#### Record set:
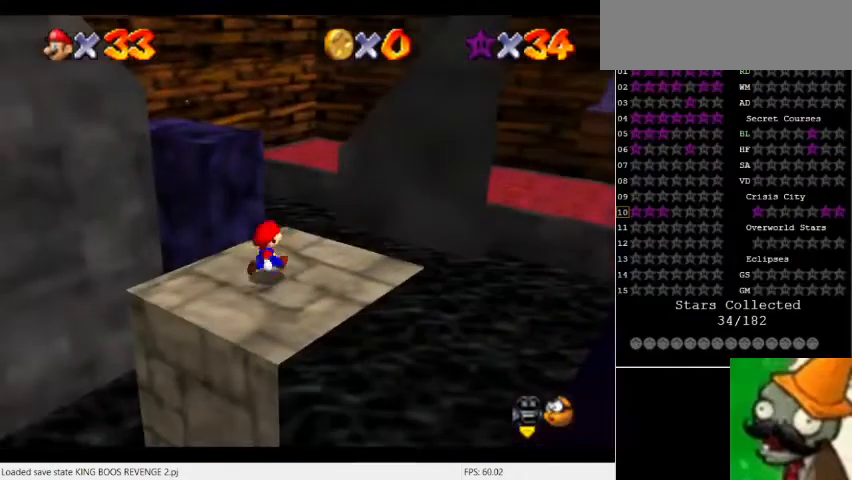
{"keys": [], "events": []}
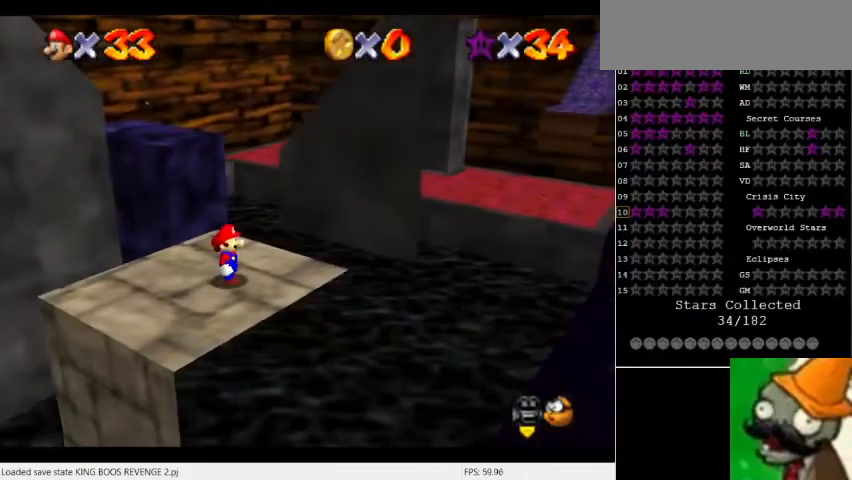
{"keys": [], "events": []}
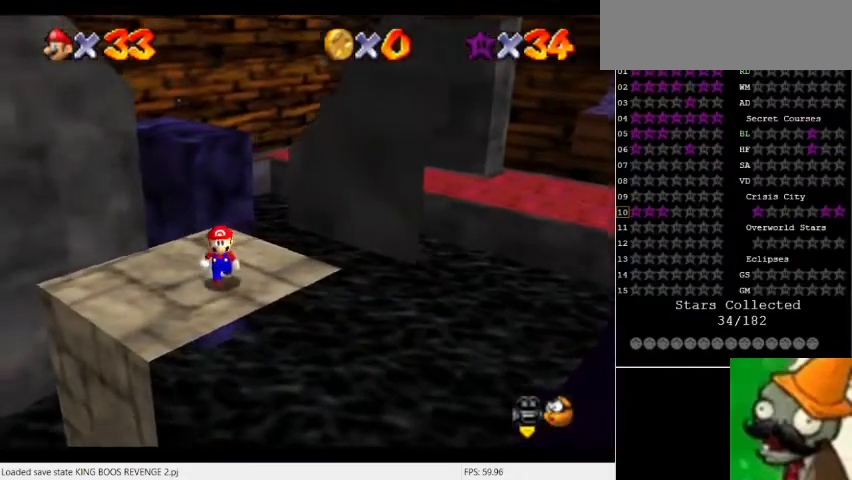
{"keys": [], "events": []}
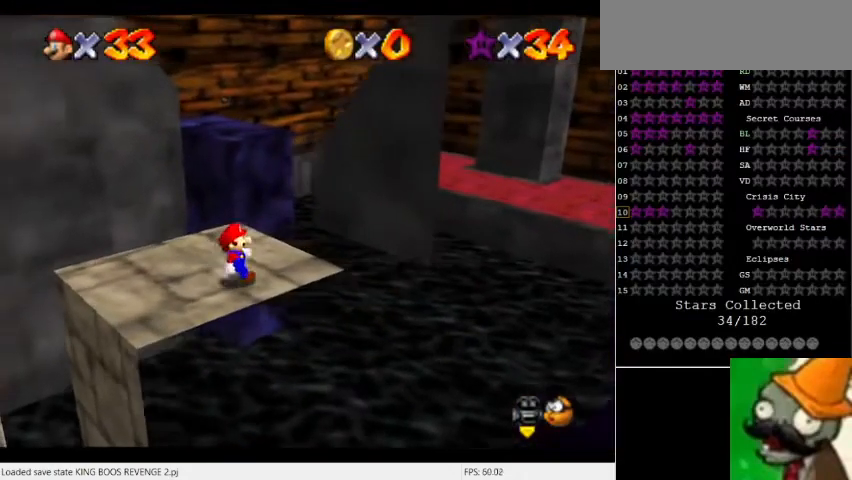
{"keys": [], "events": []}
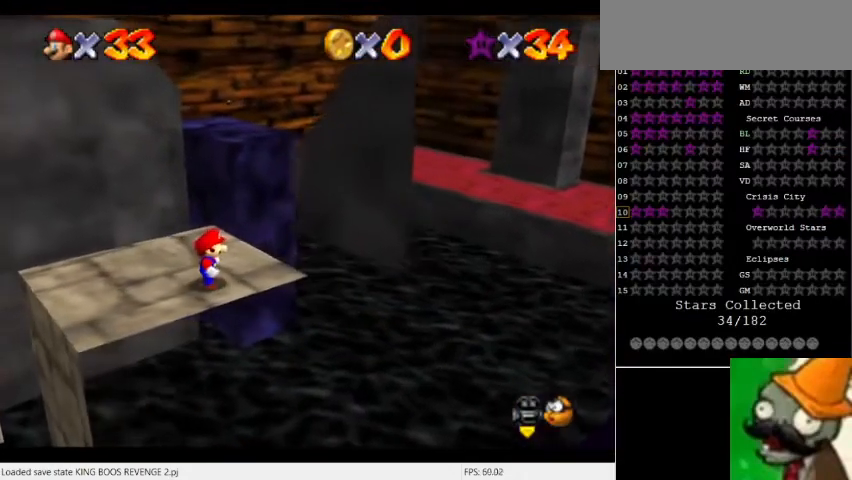
{"keys": [], "events": [[433, "num5", "down"], [500, "num5", "up"]]}
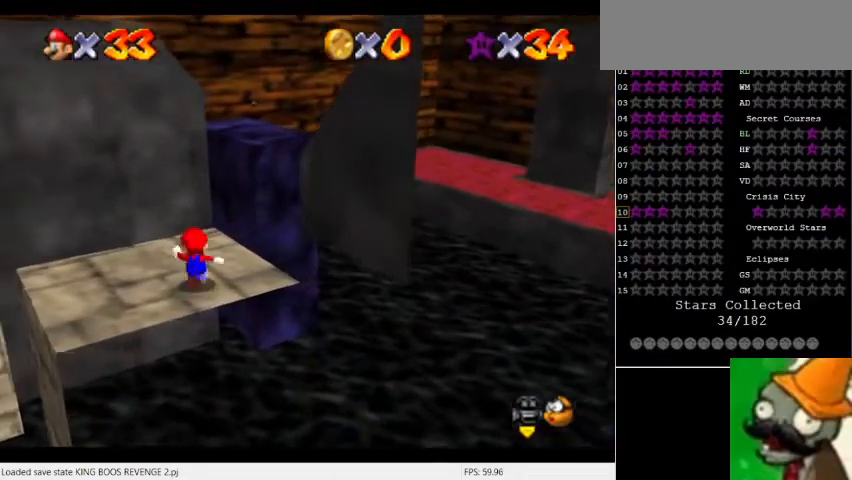
{"keys": [], "events": [[100, "space", "down"], [267, "space", "up"]]}
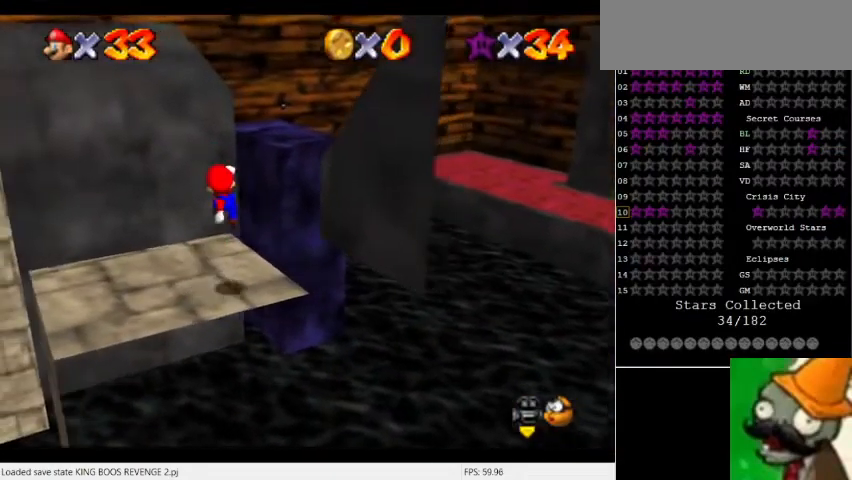
{"keys": [], "events": [[300, "space", "down"], [433, "space", "up"]]}
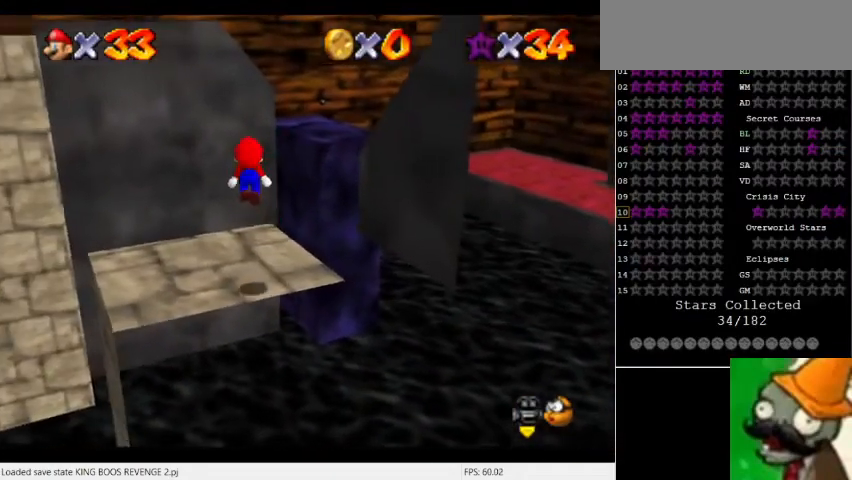
{"keys": [], "events": []}
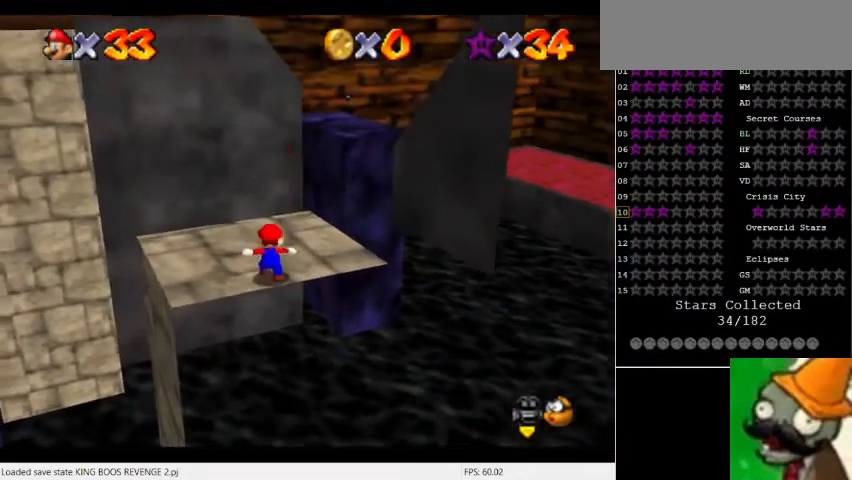
{"keys": [], "events": []}
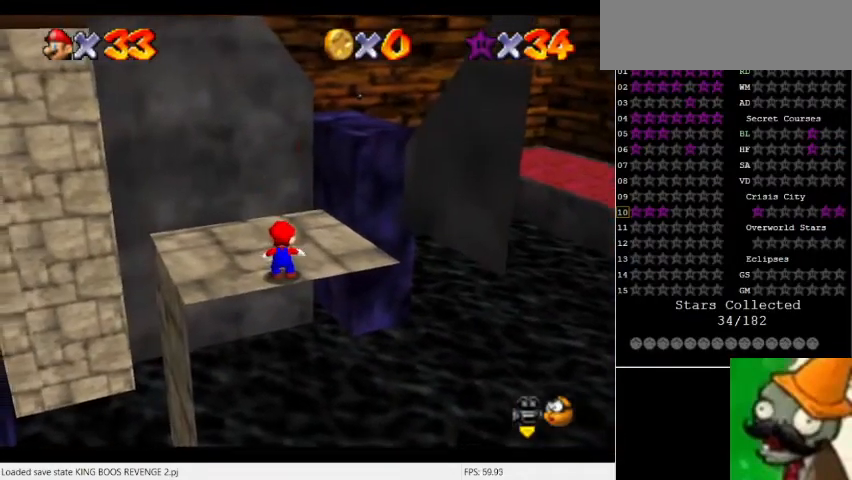
{"keys": ["num5"], "events": [[167, "num5", "down"]]}
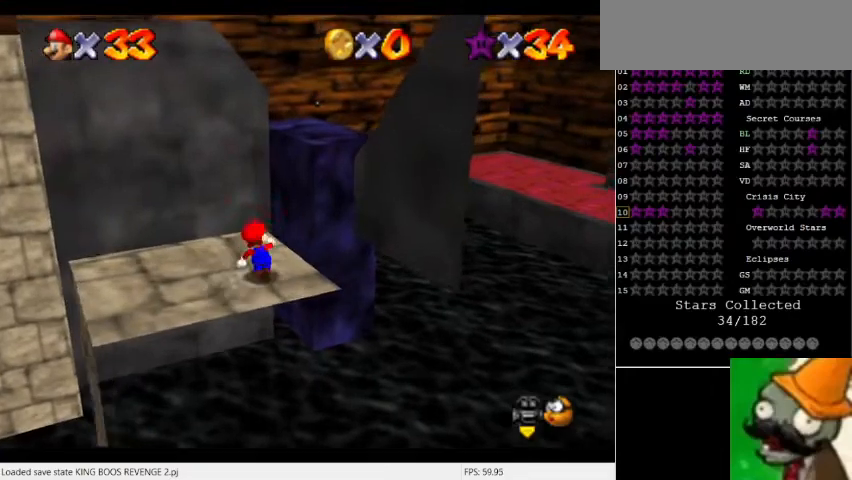
{"keys": ["num5", "space"], "events": [[433, "space", "down"]]}
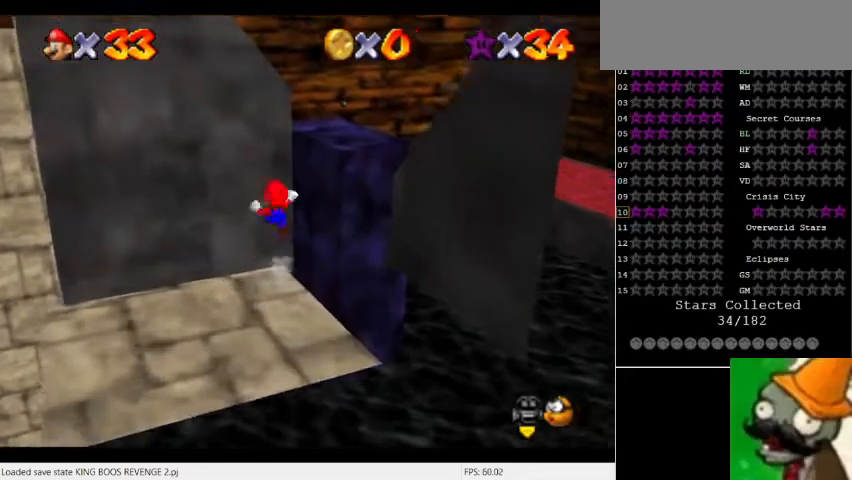
{"keys": ["num5"], "events": [[33, "space", "up"]]}
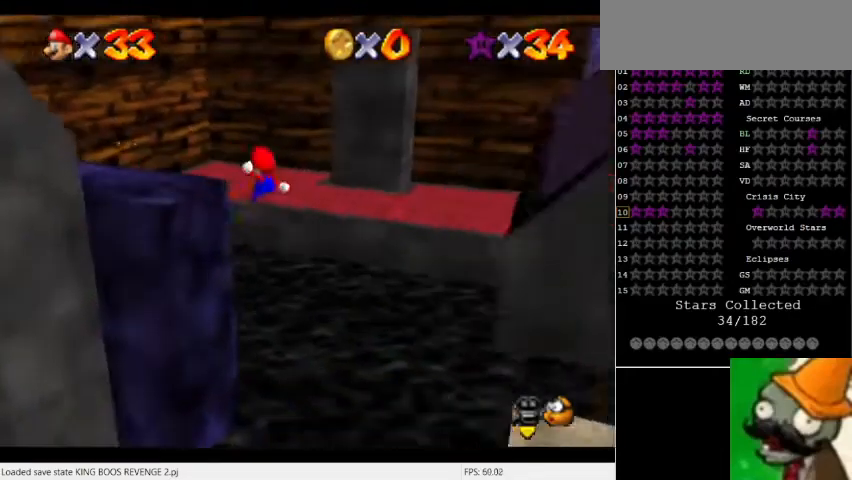
{"keys": ["num5"], "events": []}
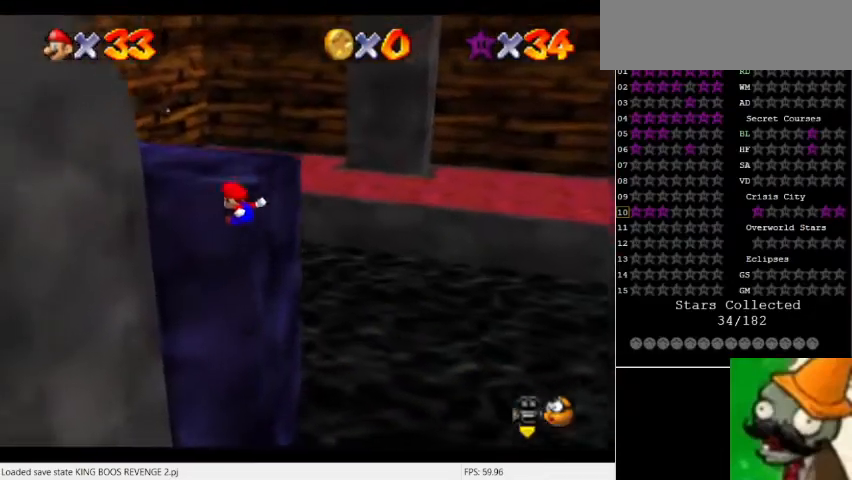
{"keys": ["num5", "space"], "events": [[400, "space", "down"]]}
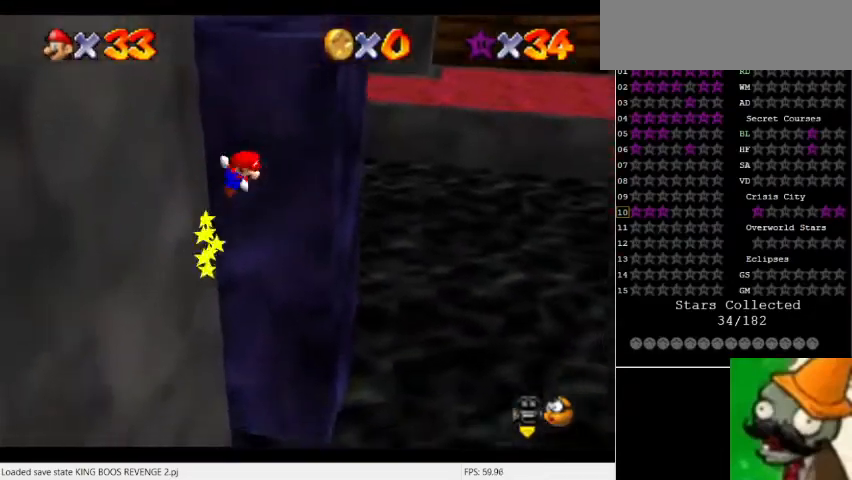
{"keys": ["num5", "space"], "events": []}
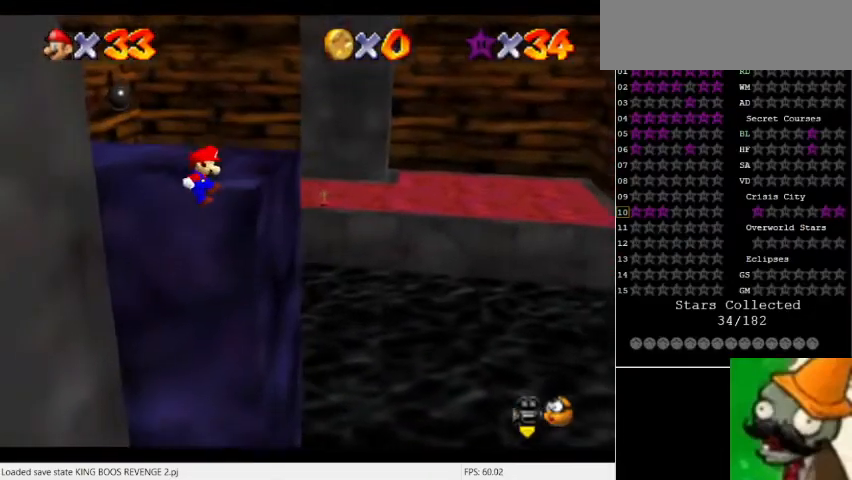
{"keys": ["num5"], "events": [[100, "space", "up"], [233, "space", "down"], [400, "space", "up"]]}
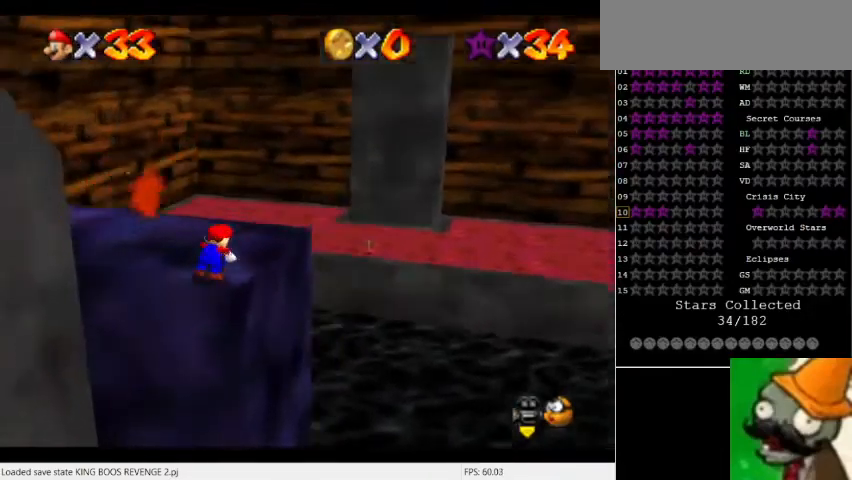
{"keys": ["num5", "space"], "events": [[367, "space", "down"]]}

#### Your task:
Pictures are to be left out; set down everything else in the records exactly.

#### Answer space:
{"keys": [], "events": []}
{"keys": [], "events": []}
{"keys": [], "events": []}
{"keys": [], "events": []}
{"keys": [], "events": [[433, "num5", "down"], [500, "num5", "up"]]}
{"keys": [], "events": [[100, "space", "down"], [267, "space", "up"]]}
{"keys": [], "events": [[300, "space", "down"], [433, "space", "up"]]}
{"keys": [], "events": []}
{"keys": [], "events": []}
{"keys": ["num5"], "events": [[167, "num5", "down"]]}
{"keys": ["num5", "space"], "events": [[433, "space", "down"]]}
{"keys": ["num5"], "events": [[33, "space", "up"]]}
{"keys": ["num5"], "events": []}
{"keys": ["num5", "space"], "events": [[400, "space", "down"]]}
{"keys": ["num5", "space"], "events": []}
{"keys": ["num5"], "events": [[100, "space", "up"], [233, "space", "down"], [400, "space", "up"]]}
{"keys": ["num5", "space"], "events": [[367, "space", "down"]]}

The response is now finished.